The mood of Turkish Cypriots

The mood of Turkish Cypriots

The resumption of peacemaking diplomacy on Cyprus has apparently pleased most Turkish Cypriots, though there are some skeptics who have started crying foul and complaining that Turkey – if not the left-dominated coalition government in northern Cyprus – has sold them out. Of course, I am not talking about a scientific poll as since the landmark resumption of the process, little time has passed. But spending a few hours on the phone and contacting various segments of the Turkish Cypriot people might help give an unscientific perception of what people might be thinking about the newly resumed Cyprus talks.

First of all, most people believe a resolution of the Cyprus problem will be in the best interest of both peoples on the island. As was demonstrated in the 2004 referenda on the failed U.N. peace plan, Turkish Cypriots have been pro-resolution anyhow. But could Greek Cypriots change their mind and support a settlement this time? When it came to that question, most pro-settlement Turkish Cypriots start talking in frustration, complaining of a lack of leadership and motivation on the Greek Cypriot side.

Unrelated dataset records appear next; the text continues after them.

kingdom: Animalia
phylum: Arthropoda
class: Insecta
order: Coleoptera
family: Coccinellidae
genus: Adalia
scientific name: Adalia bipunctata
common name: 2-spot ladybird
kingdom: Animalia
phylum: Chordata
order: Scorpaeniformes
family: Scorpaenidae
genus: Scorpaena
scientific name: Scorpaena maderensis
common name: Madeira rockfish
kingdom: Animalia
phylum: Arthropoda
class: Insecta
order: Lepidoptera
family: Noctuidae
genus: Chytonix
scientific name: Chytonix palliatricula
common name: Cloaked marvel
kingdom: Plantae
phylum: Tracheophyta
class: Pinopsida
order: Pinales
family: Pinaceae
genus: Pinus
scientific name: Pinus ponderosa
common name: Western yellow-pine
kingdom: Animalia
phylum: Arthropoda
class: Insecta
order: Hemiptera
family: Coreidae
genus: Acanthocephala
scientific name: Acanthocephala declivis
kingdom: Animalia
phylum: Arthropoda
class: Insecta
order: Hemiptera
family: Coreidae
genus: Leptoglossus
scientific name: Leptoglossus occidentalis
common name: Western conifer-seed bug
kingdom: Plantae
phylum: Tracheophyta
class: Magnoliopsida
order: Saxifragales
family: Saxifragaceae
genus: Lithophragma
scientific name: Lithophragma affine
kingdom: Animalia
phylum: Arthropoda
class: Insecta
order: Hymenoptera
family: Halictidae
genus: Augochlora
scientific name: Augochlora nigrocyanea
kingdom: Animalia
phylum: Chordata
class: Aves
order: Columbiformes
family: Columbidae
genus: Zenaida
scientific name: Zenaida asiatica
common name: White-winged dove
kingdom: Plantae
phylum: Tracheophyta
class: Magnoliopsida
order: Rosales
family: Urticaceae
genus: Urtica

Still, if the process manages to produce a just deal based on mutual confidence and if the main political parties do not betray peace as the communist AKEL did in 2004, there is belief that Greek Cypriots may indeed vote for a settlement as well.

Irrespective of whether one is a skeptic or pro-settlement, however, the success of the process apparently depends not on the diplomatic skills of the leaders or negotiators or the existence of a political will, but rather on the continued engagement of the United States. Naturally, people saw that after almost five months of empty talk, the Greek Cypriot side agreed to say “yes” to a joint statement that was almost identical to the one originally suggested by the U.N. intermediaries, but only after the Americans intervened. But can American involvement suffice to make the process a successful one to finish off the 50-year-old Cyprus problem and deliver the world a new Cypriot federation?

Most people I spoke with agreed U.S. involvement was instrumental in getting the talks resumed, and probably without the Americans pressing so much, it would have been impossible to force Greek Cypriot leader Nicos Anastasiades to agree to the talks, let alone accept a joint statement answering most of Turkish Cyprus’ key demands. If the U.S. really wants a settlement and if the British assist the U.S. in forcing the two sides into a deal, a Cyprus accord might be possible. Of course, the people this writer spoke to were of the opinion that the gas and oil potential off the eastern Mediterranean island and a water pipeline to Cyprus that Turkey has started constructing were new elements necessitating a resolution.

Skeptics, on the other hand, continue to believe even if there might be some development in the sovereignty and power-sharing areas, when it comes to the property and refugee issues or when Greek Cypriots start insisting they should have Morphou, the Karpassia peninsula and the now-deserted Varosha suburb of Famagusta or when they insist on the “return of all refugees,” that will be the “end of this final episode of the Cyprus peacemaking game.”

Frustrated with the absence of a timetable, Turkish Cypriots are apparently hoping that at some stage, Greek Cypriots will be told (by the Americans) there will be a price for insisting on obstinacy and torpedoing the prospect of a resolution.

The Greek Cypriot side? It’s apparently very much confused and primarily trying to handle a serious coalition crisis over the terms of the resumption of the Cyprus talks.